15. (1) Le ministre peut, après réception de la demande d'extradition, s'il est convaincu qu'au moins une infraction satisfait aux conditions prévues à l'alinéa 3(1)a) et au paragraphe 3(3), prendre un arrêté introductif d'instance autorisant le procureur général à demander au tribunal, au nom du partenaire, la délivrance de l'ordonnance d'incarcération prévue à l'article 29.
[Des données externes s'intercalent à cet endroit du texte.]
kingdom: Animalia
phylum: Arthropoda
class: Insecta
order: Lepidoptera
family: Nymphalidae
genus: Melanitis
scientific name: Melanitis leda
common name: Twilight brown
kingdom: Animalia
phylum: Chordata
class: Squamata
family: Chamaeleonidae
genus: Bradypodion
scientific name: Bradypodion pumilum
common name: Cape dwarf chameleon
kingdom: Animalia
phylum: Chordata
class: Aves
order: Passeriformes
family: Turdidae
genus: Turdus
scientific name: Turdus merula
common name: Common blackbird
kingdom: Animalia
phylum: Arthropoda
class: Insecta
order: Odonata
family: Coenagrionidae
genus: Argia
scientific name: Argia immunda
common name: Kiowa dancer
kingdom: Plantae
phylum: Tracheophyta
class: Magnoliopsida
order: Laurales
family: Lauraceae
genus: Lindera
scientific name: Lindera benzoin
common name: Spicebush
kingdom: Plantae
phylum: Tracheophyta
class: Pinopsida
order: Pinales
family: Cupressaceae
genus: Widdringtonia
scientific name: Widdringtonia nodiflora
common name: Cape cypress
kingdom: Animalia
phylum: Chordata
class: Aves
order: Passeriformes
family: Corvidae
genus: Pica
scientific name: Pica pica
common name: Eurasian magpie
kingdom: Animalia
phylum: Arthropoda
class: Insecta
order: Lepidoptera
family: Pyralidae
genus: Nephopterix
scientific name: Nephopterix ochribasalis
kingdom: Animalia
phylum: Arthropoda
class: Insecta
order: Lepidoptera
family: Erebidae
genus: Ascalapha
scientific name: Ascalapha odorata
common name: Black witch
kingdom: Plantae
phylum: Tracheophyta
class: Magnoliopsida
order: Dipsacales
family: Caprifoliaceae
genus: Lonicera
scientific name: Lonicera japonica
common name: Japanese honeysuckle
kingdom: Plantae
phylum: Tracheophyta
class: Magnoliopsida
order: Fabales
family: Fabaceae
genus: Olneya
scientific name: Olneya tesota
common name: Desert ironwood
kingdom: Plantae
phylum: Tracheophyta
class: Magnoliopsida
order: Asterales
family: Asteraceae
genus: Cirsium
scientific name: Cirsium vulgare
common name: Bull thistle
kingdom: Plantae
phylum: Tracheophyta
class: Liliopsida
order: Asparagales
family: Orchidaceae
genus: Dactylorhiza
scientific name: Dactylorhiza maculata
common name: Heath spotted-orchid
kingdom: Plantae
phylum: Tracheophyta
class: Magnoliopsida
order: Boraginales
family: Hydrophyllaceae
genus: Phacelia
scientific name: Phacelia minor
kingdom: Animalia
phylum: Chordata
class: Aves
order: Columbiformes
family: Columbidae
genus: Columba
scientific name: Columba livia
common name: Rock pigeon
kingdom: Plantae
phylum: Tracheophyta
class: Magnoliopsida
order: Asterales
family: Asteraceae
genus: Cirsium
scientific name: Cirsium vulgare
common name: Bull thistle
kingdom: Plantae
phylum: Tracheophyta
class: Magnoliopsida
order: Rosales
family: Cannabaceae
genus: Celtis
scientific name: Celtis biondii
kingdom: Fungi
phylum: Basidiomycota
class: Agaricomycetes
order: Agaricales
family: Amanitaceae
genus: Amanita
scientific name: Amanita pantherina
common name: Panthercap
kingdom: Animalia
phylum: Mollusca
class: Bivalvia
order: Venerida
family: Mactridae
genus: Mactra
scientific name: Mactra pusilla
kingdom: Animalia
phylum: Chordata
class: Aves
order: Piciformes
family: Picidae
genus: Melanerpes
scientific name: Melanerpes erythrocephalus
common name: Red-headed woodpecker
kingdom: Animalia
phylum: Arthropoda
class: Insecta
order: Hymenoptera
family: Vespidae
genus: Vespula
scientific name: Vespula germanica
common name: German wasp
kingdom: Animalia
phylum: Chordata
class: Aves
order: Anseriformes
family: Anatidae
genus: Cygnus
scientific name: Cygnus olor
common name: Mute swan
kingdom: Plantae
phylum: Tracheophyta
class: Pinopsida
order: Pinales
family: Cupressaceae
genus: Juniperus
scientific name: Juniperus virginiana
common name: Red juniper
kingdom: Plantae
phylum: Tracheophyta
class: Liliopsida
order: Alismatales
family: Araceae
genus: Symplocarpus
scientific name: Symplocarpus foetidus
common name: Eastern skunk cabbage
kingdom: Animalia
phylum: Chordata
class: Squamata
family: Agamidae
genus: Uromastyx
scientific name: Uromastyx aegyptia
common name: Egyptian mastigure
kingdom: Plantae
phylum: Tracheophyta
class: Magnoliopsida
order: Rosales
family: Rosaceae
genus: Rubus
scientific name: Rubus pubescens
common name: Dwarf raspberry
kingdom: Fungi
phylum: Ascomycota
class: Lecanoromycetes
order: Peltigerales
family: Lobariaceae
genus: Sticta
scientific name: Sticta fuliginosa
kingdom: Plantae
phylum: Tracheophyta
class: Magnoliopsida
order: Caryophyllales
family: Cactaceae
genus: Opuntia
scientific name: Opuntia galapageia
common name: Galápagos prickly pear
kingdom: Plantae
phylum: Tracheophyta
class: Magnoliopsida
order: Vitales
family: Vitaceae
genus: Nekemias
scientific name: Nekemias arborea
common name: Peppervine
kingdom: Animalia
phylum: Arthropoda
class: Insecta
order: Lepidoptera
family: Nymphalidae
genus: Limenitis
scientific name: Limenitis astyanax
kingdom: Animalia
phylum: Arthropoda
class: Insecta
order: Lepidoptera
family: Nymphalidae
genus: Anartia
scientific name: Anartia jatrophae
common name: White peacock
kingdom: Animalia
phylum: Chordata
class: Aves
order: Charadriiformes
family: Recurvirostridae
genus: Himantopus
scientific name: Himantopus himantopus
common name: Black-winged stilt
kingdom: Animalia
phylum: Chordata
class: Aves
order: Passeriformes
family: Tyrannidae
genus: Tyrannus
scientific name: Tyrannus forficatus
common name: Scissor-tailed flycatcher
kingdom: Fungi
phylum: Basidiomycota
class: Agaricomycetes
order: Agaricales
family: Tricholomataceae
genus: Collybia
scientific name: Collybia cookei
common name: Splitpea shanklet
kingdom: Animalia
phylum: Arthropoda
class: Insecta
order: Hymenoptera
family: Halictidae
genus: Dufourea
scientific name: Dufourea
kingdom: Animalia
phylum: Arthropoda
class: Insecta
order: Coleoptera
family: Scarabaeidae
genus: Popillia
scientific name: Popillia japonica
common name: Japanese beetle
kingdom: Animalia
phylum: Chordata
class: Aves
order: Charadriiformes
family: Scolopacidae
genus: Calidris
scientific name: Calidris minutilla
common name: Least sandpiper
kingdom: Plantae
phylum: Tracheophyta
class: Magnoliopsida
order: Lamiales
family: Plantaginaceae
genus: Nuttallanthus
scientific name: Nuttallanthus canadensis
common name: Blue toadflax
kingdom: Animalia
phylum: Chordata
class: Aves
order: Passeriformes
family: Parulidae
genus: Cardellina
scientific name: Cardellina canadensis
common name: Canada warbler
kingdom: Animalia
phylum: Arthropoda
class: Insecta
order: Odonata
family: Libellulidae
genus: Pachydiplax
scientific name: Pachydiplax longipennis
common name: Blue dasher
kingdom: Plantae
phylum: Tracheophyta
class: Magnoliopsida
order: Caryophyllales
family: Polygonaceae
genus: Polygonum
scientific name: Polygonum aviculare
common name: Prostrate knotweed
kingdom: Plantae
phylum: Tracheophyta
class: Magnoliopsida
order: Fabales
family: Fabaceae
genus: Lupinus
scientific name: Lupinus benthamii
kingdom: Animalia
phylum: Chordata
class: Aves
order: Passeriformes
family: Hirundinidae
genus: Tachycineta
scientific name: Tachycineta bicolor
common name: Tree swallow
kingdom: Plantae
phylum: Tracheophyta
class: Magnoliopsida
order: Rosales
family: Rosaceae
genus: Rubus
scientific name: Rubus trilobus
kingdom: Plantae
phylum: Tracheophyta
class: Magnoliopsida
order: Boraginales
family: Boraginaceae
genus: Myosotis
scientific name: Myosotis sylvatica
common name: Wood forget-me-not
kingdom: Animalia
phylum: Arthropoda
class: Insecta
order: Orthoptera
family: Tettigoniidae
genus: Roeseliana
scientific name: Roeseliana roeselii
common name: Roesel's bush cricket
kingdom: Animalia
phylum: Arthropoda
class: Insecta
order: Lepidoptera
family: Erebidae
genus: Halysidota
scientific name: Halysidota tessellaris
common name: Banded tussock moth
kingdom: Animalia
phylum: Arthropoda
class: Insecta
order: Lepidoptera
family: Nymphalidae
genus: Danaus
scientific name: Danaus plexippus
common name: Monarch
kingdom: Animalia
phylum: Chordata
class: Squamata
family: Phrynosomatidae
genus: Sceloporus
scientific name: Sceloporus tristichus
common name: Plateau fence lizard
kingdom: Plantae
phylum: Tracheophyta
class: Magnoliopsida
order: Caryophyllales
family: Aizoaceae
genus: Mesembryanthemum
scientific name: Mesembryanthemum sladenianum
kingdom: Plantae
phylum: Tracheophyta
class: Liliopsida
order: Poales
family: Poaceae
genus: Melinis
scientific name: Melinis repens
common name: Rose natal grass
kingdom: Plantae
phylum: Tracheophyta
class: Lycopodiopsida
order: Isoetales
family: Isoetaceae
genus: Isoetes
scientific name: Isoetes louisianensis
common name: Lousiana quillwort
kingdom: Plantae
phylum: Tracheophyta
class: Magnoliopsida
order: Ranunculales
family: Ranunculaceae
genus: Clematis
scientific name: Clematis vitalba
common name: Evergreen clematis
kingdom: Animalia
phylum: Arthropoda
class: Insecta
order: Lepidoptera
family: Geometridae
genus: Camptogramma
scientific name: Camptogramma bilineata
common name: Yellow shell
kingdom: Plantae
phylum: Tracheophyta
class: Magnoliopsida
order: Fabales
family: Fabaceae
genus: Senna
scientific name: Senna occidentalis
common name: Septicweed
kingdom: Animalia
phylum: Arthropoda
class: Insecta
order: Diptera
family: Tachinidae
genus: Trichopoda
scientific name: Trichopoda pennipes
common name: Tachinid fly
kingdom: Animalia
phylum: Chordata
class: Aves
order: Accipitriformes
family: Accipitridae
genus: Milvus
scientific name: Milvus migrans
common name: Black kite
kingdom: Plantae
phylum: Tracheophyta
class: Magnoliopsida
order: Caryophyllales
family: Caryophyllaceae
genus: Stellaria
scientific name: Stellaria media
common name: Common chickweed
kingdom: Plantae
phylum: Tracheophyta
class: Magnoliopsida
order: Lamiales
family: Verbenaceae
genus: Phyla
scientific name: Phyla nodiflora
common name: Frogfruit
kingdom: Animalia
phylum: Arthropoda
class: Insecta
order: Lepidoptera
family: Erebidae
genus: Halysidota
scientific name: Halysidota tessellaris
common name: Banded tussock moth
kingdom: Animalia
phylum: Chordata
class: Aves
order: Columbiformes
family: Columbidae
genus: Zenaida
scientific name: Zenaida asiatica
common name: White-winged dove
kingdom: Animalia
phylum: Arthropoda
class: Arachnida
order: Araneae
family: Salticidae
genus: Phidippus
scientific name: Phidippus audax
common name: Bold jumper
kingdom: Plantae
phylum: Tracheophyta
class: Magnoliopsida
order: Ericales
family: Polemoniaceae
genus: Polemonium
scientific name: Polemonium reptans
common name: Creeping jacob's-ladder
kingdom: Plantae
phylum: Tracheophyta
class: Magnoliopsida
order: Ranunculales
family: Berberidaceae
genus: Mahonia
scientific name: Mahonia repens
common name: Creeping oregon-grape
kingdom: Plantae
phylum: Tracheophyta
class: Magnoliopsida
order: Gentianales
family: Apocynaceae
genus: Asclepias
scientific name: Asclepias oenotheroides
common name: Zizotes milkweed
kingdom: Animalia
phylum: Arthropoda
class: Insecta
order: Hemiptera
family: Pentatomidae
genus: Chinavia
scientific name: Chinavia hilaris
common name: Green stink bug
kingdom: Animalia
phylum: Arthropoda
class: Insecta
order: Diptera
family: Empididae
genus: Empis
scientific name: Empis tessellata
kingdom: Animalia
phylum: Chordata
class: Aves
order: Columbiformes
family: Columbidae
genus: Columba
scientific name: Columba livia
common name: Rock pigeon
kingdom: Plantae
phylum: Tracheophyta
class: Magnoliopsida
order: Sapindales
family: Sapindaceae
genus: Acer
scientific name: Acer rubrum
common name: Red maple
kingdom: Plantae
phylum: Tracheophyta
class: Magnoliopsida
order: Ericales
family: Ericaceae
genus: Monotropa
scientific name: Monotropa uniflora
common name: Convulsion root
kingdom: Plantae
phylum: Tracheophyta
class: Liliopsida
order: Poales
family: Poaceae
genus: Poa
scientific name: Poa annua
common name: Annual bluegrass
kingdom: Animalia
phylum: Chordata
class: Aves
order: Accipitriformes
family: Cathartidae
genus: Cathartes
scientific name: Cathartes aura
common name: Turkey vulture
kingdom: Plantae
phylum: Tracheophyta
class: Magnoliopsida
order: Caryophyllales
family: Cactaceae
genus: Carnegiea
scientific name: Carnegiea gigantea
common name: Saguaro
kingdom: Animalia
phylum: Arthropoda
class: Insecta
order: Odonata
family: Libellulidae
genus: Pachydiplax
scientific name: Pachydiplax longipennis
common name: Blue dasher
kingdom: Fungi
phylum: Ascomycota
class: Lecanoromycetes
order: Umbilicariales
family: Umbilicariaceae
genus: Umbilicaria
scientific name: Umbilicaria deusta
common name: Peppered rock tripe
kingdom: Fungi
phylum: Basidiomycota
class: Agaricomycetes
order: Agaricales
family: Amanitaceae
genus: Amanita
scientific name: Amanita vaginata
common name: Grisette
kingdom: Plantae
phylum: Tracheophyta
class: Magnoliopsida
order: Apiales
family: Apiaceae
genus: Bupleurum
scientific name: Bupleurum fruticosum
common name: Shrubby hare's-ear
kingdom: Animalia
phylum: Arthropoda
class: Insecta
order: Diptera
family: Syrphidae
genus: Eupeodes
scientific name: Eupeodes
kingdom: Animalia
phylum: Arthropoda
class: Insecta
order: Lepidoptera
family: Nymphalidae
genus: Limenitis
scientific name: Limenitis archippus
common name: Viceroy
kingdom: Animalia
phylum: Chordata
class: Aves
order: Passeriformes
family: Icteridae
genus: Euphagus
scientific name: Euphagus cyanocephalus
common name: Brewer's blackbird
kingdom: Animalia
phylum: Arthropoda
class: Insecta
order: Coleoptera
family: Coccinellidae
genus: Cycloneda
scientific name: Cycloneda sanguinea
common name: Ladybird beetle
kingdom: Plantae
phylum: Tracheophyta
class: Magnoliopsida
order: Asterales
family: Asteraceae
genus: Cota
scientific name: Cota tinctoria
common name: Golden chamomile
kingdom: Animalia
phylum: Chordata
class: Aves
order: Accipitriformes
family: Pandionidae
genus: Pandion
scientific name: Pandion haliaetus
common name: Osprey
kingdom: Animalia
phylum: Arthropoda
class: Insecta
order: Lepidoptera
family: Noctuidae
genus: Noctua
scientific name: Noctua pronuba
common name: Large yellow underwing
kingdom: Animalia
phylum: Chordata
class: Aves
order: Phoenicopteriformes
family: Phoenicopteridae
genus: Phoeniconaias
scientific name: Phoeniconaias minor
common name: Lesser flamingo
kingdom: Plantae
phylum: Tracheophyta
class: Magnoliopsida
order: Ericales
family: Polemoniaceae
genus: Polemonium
[6]L'alinéa 3(1)a) et le paragraphe 3(3) de la Loi sur l'extradition disposent:

3. (1) Toute personne peut être extradée du Canada, en conformité avec la présente loi et tout accord applicable, à la demande d'un partenaire pour subir son procès dans le ressort de celui-ci, se faire infliger une peine ou y purger une peine si:

a) d'une part, l'infraction mentionnée dans la demande est, aux termes du droit applicable par le partenaire, sanctionnée, sous réserve de l'accord applicable, par une peine d'emprisonnement ou une autre forme de privation de liberté d'une durée maximale de deux ans ou plus ou par une peine plus sévère;

[. . .]

(3) Sous réserve de l'accord applicable, l'extradition de la personne déjà condamnée à une peine d'emprisonnement ou autre forme de privation de liberté ne peut être accordée que s'il reste au moins six mois de la peine à purger ou s'il reste une peine plus sévère à purger.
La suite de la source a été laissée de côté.